• [Written task a]: Count the lines in the records below that contain the string "from", with case counting, and give only the number.

COURT OF APPEALS DECISION DATED AND RELEASED
August 10, 1995 |
NOTICE |
A party may file with the
Supreme Court a petition to review an adverse decision by the Court of
Appeals. See § 808.10 and
Rule 809.62, Stats. |
This opinion is subject to
further editing. If published, the
official version will appear in the bound volume of the Official Reports. |
No. 93-2910
STATE
OF WISCONSIN IN COURT OF
APPEALS
DISTRICT IV
STATE OF WISCONSIN,
Plaintiff-Respondent,
v.
RITCHIE H. DUMER,
Defendant-Appellant.
APPEAL from order of the
circuit court for Dane County: MARK A.
FRANKEL, Judge. Affirmed.
Before Gartzke, P.J.,
Dykman and Sundby, JJ.
PER CURIAM. Ritchie H. Dumer appeals from an order
denying a § 974.06, Stats.,
postconviction motion to withdraw his no contest pleas. Dumer argues that he was denied the
effective assistance of counsel because his trial attorney did not adequately
investigate prior to the plea hearing and withheld exculpatory evidence from Dumer. Dumer also argues that the court failed to
explain the nature of the charges, making his pleas unintelligent and
involuntary, and that there was an inadequate factual basis to support his
pleas. After a postconviction hearing
at which both Dumer and his trial attorney testified, the court denied Dumer's
motion. We affirm.
Facts
A seven-count criminal
complaint was filed on February 7, 1985.
The complaint charged Dumer with three crimes against Jessica P.: second-degree sexual assault, false imprisonment,
and misdemeanor battery. The complaint
also charged Dumer with four crimes against Lauren O.: attempted second-degree sexual assault,
false imprisonment, misdemeanor battery, and threatening injury. Each count included a repeater allegation
under § 939.62, Stats.

• [Material provided]:
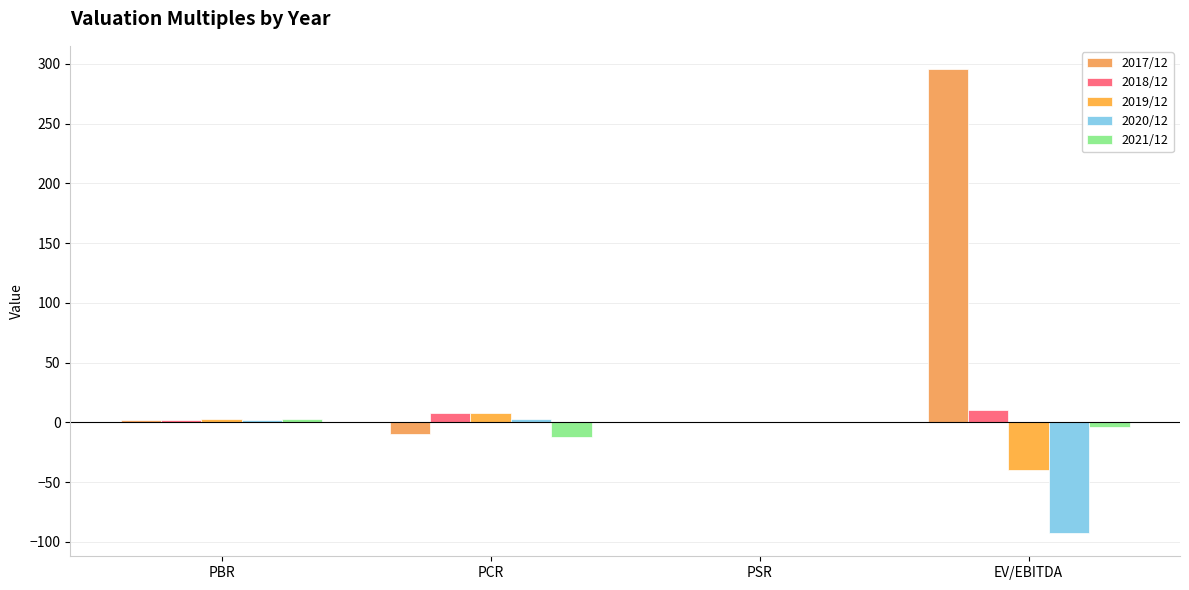

At PCR, list the series in order from smallest to largest.

2021/12, 2017/12, 2020/12, 2018/12, 2019/12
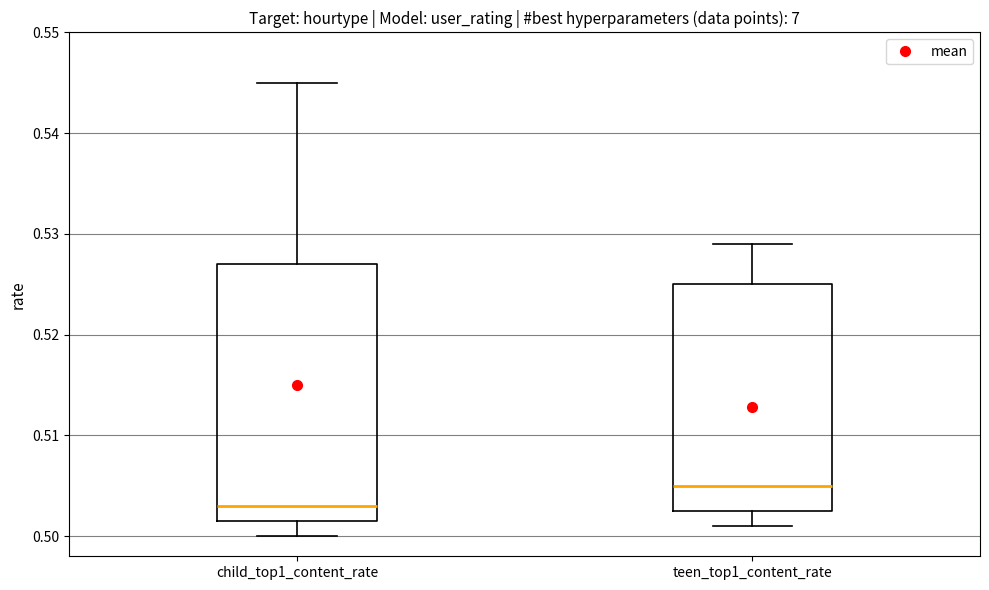

Which box is the tallest, from its lower edge to its upper edge?

child_top1_content_rate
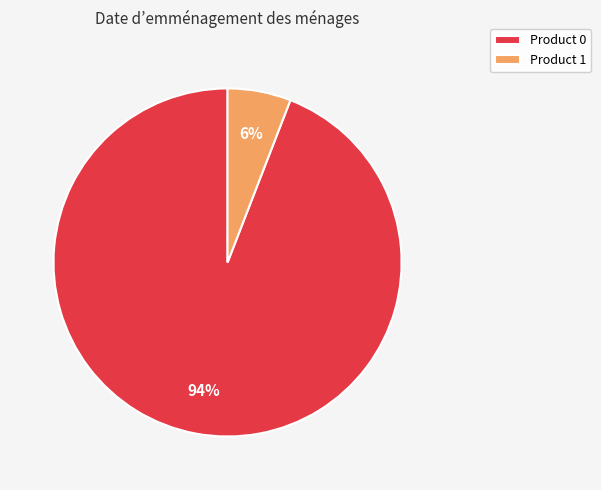

To the nearest percent, what portion does Product 1 represent?

6%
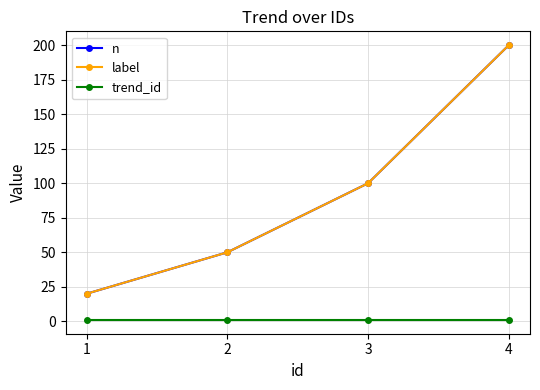

Rank the series at 4 from lowest to highest value.

trend_id, n, label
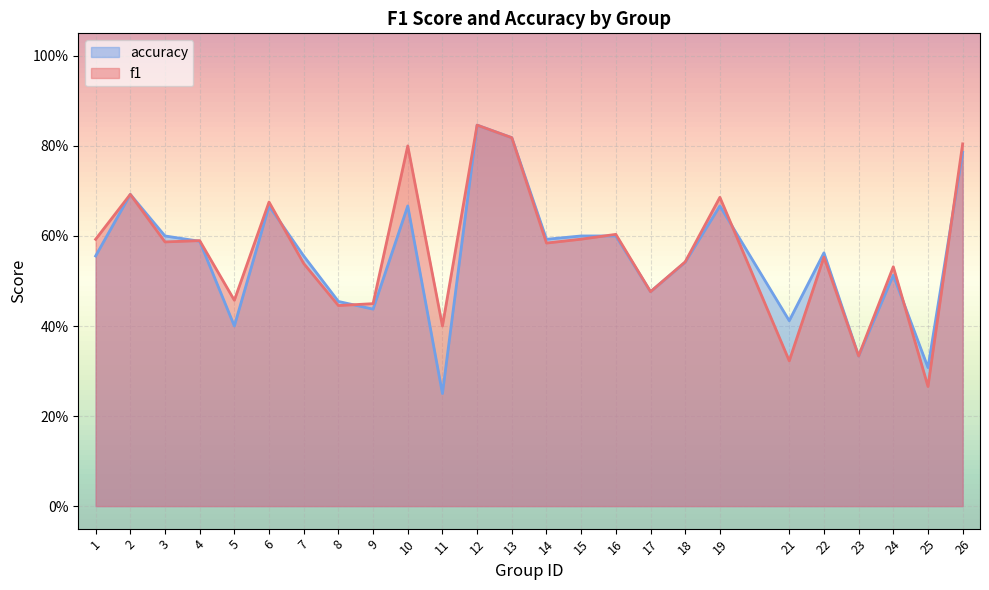

Read the accuracy value at 24.

0.5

• [Written task b]: According to the court decision above, on what date was the seven-count criminal complaint filed?

• [Task response a]: 3

• [Task response b]: February 7, 1985